This is part of the Semicolon&Sons Code Diary - consisting of lessons learned on the job. You're in the databases category.
Last Updated: 2024-12-03
PostgreSQL implements connection handling by “forking” it’s main OS process into a child process for each new connection. It is more expensive—in terms of time (e.g. do authentication by verifying passwords and TLS establishment) and memory mostly—to fork an OS process than it would be, for example, to spawn a new thread for an existing process. This might be irrelevant if the rate at which connections are opened and closed is low but becomes increasingly important to consider over time as this reality changes. Thus the need for a connection pooler. In other words, postgres will be faster and consume less RAM (estimate 10mb per connection) if it has to have less direct connections and if you buffer through a pooler.
The connection pooler should accept many more connections from the web-server than postgres itself connects. (e.g. 10 to 1 as an arbitrary start point -- YMMV)
Some frameworks like Ruby on Rails include their own, built-in connection pool mechanism.
Default pool size should probably be equal to around the number of available CPU cores (which can be like 50+ on some servers)
Using pgbouner will hurt your performance (perhaps by 2.5X) if you don't need it. This blogger found that at under 60 concurrent users there is no point: https://www.percona.com/blog/2018/06/27/scaling-postgresql-with-pgbouncer-you-may-need-a-connection-pooler-sooner-than-you-expect/
Note that pgbouncer
may need to do auth with the database if on another machine.
Note that pgbouncer has various timeout settings (that themselves have defaults).
- server_lifetime
- "Pgbouncer will close any server connection that has been connected longer than serverlifetime whenever possible according to poolmode. Imagine a pool under constant load. Without serverlifetime, pgbouncer will open N server connections and use they for months. It's not so bad, but not always desirable. In some cases the database server processes will take more and more memory over time (cache of stored procedures, prepared statements, etc). serverlifetime will close old server connections without the application being aware of it (new server connection will be established later, if needed). This will happen regardless of how active the connection was."
- server_idle_timeout
- "On the other hand, serveridletimeout will close connections to the server that have not been used by clients during this time. Usecase: typically a few connections to the server are sufficient for this pool. But sometimes we have a peak of activity and we open 50 connections. When we processed this peak, these additional connections are no longer needed, we only need a few of them. serveridletimeout allows you to close server connections that have not been used for longer than the specified time. serverlifetime will also close such unneeded connections, but a separate serveridle_timeout option will allow a shorter interval to be set"
Pgbouncer modes
Transaction pooling mode seeks to reduce server connection idle time like so:
The pooler assigns a server connection to a client when it begins a transaction. The pooler releases the connection assignment as soon as the client’s transaction completes.
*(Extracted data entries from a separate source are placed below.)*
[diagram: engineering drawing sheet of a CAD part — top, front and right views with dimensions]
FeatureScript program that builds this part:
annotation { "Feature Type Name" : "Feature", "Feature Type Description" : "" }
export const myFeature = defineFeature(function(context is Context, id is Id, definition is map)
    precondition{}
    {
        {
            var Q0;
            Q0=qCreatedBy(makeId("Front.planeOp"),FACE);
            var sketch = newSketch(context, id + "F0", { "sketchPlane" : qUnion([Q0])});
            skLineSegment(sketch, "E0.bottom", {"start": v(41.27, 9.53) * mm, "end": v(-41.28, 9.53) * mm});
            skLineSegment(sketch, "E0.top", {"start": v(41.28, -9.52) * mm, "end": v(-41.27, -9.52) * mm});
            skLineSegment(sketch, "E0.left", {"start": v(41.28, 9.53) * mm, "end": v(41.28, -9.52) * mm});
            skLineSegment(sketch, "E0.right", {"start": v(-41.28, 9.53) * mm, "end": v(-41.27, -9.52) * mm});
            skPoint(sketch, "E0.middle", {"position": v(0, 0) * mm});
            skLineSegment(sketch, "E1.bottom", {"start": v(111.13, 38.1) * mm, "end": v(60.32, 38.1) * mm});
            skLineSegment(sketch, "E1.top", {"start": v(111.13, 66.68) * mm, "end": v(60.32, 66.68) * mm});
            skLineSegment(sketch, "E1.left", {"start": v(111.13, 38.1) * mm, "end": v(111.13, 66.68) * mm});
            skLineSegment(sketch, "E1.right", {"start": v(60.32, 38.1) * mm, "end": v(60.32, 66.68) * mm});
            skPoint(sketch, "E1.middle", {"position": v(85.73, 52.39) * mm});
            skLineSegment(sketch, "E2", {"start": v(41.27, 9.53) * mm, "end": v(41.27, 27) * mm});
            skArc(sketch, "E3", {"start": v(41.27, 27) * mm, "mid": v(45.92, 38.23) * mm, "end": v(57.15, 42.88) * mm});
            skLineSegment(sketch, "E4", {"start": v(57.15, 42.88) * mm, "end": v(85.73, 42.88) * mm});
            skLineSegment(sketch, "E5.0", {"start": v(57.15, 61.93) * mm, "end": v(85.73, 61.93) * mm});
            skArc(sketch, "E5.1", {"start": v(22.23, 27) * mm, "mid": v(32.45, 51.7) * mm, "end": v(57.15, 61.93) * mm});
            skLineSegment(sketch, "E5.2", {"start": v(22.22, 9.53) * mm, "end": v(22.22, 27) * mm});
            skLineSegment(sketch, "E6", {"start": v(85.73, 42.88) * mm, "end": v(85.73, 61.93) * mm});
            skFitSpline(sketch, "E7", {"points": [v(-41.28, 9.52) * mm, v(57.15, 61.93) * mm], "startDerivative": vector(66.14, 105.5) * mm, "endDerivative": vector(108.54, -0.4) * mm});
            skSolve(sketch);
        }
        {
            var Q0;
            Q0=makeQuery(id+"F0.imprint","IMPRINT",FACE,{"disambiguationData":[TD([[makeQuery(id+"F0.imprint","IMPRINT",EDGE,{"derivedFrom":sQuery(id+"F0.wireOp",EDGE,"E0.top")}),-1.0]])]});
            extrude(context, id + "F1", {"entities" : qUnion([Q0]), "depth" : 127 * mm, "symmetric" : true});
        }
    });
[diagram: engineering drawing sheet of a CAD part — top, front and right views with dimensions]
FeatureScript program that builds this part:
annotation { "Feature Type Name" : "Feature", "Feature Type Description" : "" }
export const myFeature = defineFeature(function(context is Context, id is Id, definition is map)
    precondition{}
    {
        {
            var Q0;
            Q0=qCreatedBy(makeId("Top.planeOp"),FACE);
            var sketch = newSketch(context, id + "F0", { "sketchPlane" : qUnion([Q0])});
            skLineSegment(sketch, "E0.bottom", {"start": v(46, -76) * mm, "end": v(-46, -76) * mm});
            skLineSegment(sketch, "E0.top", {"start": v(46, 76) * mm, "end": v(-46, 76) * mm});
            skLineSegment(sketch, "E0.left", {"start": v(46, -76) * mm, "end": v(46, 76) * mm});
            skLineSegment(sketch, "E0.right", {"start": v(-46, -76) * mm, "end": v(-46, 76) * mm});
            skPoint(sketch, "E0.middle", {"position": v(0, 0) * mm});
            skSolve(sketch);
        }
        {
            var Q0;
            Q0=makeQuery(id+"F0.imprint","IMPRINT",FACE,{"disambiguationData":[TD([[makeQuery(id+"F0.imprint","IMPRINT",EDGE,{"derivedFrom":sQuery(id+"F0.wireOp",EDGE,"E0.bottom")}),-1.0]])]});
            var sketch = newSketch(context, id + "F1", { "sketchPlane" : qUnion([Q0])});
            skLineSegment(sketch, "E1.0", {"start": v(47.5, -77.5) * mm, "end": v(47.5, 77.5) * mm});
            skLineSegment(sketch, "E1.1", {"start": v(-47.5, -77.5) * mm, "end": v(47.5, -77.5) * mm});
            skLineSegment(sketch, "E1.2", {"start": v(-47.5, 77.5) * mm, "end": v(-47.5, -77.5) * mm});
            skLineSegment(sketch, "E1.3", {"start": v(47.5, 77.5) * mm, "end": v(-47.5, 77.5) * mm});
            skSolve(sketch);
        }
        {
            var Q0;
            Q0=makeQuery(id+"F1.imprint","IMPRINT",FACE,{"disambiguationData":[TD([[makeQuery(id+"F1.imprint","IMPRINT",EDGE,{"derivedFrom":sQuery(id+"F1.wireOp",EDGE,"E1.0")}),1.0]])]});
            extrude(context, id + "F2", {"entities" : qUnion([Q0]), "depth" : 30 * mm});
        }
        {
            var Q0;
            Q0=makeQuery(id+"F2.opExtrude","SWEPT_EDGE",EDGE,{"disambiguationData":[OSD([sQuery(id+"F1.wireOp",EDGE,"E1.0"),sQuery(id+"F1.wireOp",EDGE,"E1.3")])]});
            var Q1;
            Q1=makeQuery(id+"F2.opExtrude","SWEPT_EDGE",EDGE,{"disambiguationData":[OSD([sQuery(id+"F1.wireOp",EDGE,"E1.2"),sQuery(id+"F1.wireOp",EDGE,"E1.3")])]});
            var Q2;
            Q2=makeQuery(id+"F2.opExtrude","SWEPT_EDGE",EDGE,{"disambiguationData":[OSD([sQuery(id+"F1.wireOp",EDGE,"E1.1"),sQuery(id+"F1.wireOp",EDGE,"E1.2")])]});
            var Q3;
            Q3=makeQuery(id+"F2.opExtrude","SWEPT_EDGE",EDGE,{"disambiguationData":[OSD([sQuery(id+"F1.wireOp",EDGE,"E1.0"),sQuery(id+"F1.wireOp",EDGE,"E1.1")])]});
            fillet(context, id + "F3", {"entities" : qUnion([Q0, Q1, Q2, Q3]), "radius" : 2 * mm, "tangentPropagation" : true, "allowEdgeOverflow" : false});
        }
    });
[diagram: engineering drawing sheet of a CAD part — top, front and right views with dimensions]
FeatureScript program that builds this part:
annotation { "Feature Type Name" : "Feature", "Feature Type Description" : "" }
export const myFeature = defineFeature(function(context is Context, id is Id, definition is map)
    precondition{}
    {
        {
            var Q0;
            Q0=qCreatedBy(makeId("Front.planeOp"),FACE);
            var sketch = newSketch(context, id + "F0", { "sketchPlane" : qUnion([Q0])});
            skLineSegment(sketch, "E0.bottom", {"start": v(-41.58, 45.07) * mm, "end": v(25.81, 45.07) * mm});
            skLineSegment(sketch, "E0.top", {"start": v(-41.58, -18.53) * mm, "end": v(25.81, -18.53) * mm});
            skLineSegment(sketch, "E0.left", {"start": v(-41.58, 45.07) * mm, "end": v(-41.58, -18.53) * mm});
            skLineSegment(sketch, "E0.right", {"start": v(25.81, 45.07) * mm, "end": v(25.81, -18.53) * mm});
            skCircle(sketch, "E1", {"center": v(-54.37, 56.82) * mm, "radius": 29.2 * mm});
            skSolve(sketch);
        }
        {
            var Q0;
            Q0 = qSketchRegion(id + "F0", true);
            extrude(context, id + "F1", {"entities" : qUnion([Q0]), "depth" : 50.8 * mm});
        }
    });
If you want to view the stats that PgBouncer collects to determine how your application's connections are running, who's connecting, and any other information, then PgBouncer has it's own database that it creates to provide you with this information. Using one of the admins for PgBouncer, you'd connect like: psql -p 6432 -U app_admin -h 0.0.0.0 pgbouncer
and you can run SHOW POOLS;
here and SHOW CLIENTS;
and SHOW STATS;
(i.e. a bunch of commands it makes availabl in postgres)
Persistent connections are bad when you’re connecting directly to PostgreSQL. Persistent connections to pgBouncer are the best thing you can imagine, assuming you can run in transaction pooling mode.